Ein Formular, mit dessen Hilfe Sie berechnen können, ob und in welcher Höhe Ihnen Prozesskostenhilfe zusteht, finden Sie unter www.rechtsanwaltsgebuehren.de . Klicken Sie dort den Link "Kosten sparen"an und folgen Sie im Text den Links "Prozesskostenhilfe" bis ".....mit Hilfe des folgenden Formulars...." (ohne Gewähr).

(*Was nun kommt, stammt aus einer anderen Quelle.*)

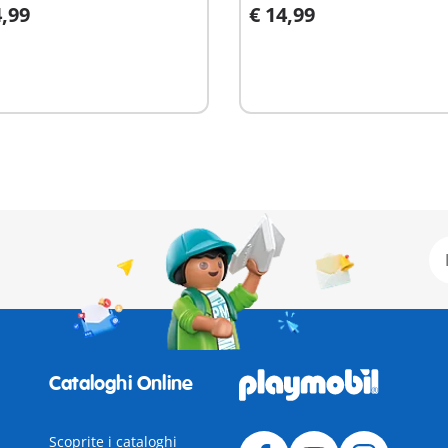
4,99
€ 14,99
ggiungi al carrello
Aggiungi al carrello
Cataloghi Online
Scoprite i cataloghi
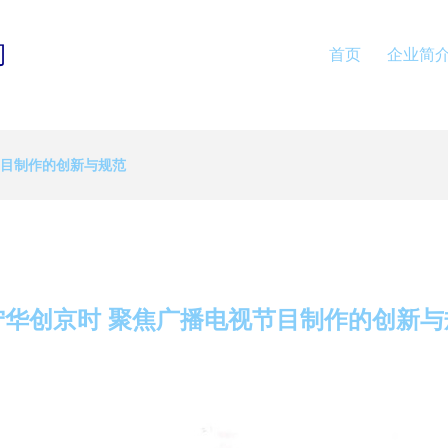
司
首页
企业简
节目制作的创新与规范
宁华创京时 聚焦广播电视节目制作的创新与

Straf- und Ordnungswidrigkeitenverfahren/
Pflichtverteidigung
Beratungshilfe wird auch in diesen Bereichen gewährt (s.oben). Prozesskostenhilfe aber gibt es nicht, auch wenn Ihnen nur geringe finanzielle Mittel zur Verfügung stehen. Sie müssten sich selbst verteidigen oder einen Verteidiger bezahlen.
Der Staat zahlt einen Verteidiger aber in folgenden Fällen:
§ 140 I
StPO enthält einen Katalog bestimmter Fälle, in denen ein
Pflichtverteidiger bestellt werden muss, beispielsweise, wenn dem Beschuldigten
ein Verbrechen zur Last gelegt wird oder das Verfahren zu einem Berufsverbot
führen kann. Dies hat das Gericht von Amt wegen zu prüfen und wird ggf. einen
Verteidiger, den der Beschuldigte u.U. vorschlagen kann, beiordnen.

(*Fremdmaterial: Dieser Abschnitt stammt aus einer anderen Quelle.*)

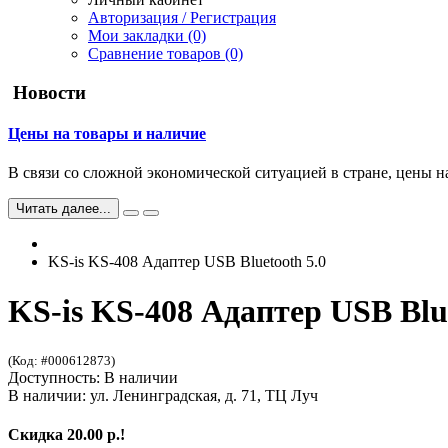
Авторизация / Регистрация
Мои закладки (0)
Сравнение товаров (0)
Новости
Цены на товары и наличие
В связи со сложной экономической ситуацией в стране, цены н
Читать далее...
KS-is KS-408 Адаптер USB Bluetooth 5.0
KS-is KS-408 Адаптер USB Blue
(Код: #000612873)
Доступность: В наличии
В наличии: ул. Ленинградская, д. 71, ТЦ Луч
Скидка 20.00 р.!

Unter Umständen besteht nach § 140 II
StPO ein Anspruch auf einen Pflichtverteidiger, etwa wegen der
Schwere der Tat ( z.B. zu erwartende Freiheitsstrafe von einem Jahr u. mehr)

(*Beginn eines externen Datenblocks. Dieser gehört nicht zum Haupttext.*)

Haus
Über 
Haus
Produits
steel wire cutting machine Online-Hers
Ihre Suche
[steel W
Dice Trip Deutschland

oder der Schwierigkeit der Sach- und Rechtslage (komplizierter Sachverhalt;
Akteneinsicht, die dem Angeklagten nicht zusteht, ist erforderlich; bei
schwieriger Beweislage) oder bei Unfähigkeit, sich selbst zu verteidigen (z.B.
geistig beeinträchtigte Person; Analphabet; Ausländer, die der
deutschen Sprache unkundig sind).
Bei Freispruch zahlt die Kosten einschließlich der notwendigen Auslagen die Staatskasse.
Schließlich ist noch auf die Möglichkeit der Inanspruchnahme einer bestehenden Rechtschutzversicherung (RSV) hinzuweisen. Sollten Sie meine Beauftragung beabsichtigen, fragen Sie bei Ihrer RSV nach, ob für den in Frage stehenden Rechtsfall (z.B. bei Erhalt eines Bußgeldbescheides, Verkehrsunfall etc.) Versicherungsschutz besteht. Dies empfiehlt sich dann, wenn Sie nicht genau wissen, welche Risiken (Rechtsgebiete) nach den "Allgemeinen Bedingungen für die Rechtschutzversicherung" (ARB) und Ihrem speziellen Vertag versichert sind. Wenn Sie es wünschen, werde ich für Sie die Deckungszusage bei der RSV einholen. Sobald diese vorliegt wird die Abrechnung dann direkt über die Rechtsschutzversicherung abgewickelt.